Posted by Children’s Librarian, Nancy Novak:
Those of us who work in public libraries are surrounded by words. We bask in their glow. They delight us at every turn. But imagine if you could actually see words swirling around people, near objects, in the air, everywhere. Then imagine that you could capture them and keep them close.
Such is Felicity’s gift in Natalie Lloyd’s debut novel for tweens, A Snicker of Magic. It follows Felicity as she tries to come to terms with loneliness, her father’s absence from her life, her mother’s wanderlust. She and her mother end up in her mother’s home town of Midnight Gulch, which was at one time a very magical place, but is now only a little bit magical. There are secrets here, hidden among the words Felicity sees swirling above the heads of the town folk and the buildings. She puts them down in a special book, creates poems with them. Ice cream flavors hold other secrets, both good and bad. Felicity makes it her mission to unlock those secrets and release the goodness within.
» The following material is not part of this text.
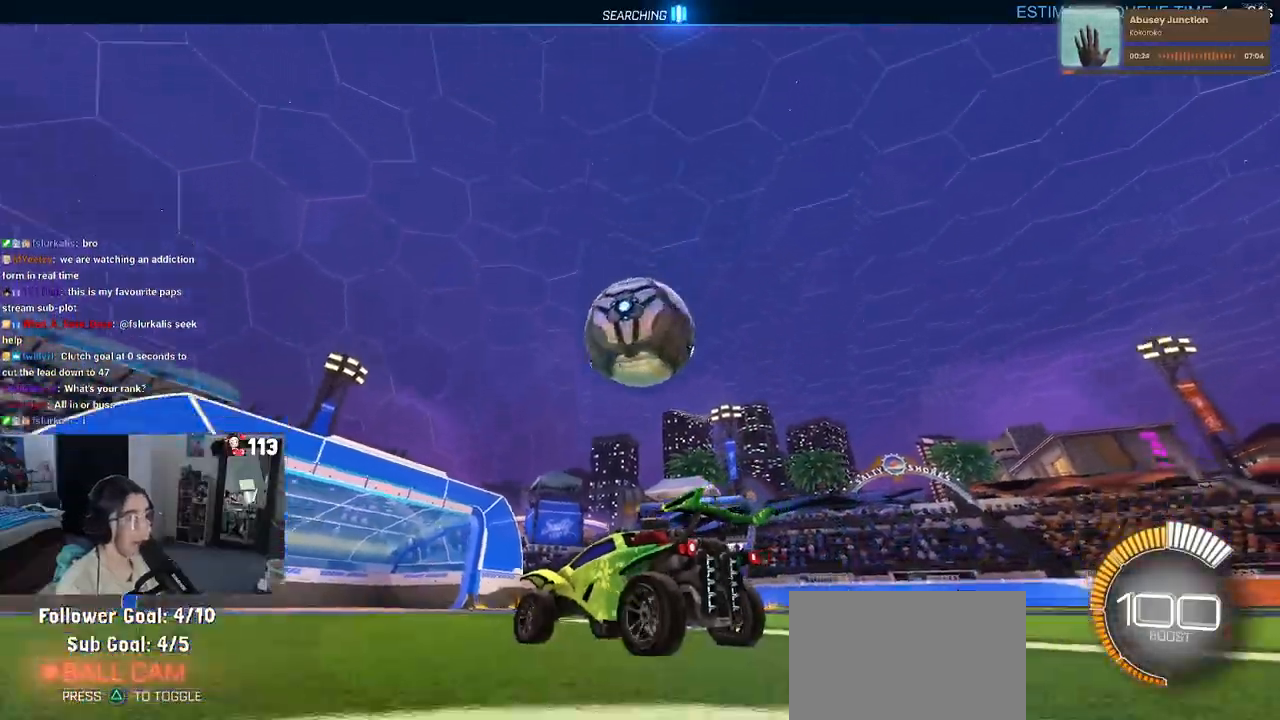
{"buttons": ["CROSS"], "left_stick": "down-right", "right_stick": "center", "events": [[133, "left_stick", "center"], [350, "left_stick", "right"], [417, "left_stick", "down-right"], [450, "CROSS", "down"]]}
When I read a book, I often feel that I am discovering a secret through the words, that the particular order and number of words within a particular book is a key to understanding some truth. I don’t know how writers can work that kind of magic as well as they do, but I am certainly so appreciative of it. There are many books that have helped me grow in my life, many that have revealed something to me to make history or my personal experience so much richer.
Public libraries, by their commitment to full and equal access for all, possess much in the way of magic. Not just a snicker, which is Lloyd’s term for “a little bit.” No, public libraries offer a Grand Canyon-size amount of magic, in the words that reside on the shelves.
Taste the magic at Azle Memorial Library. Check out a book and engulf yourself with words.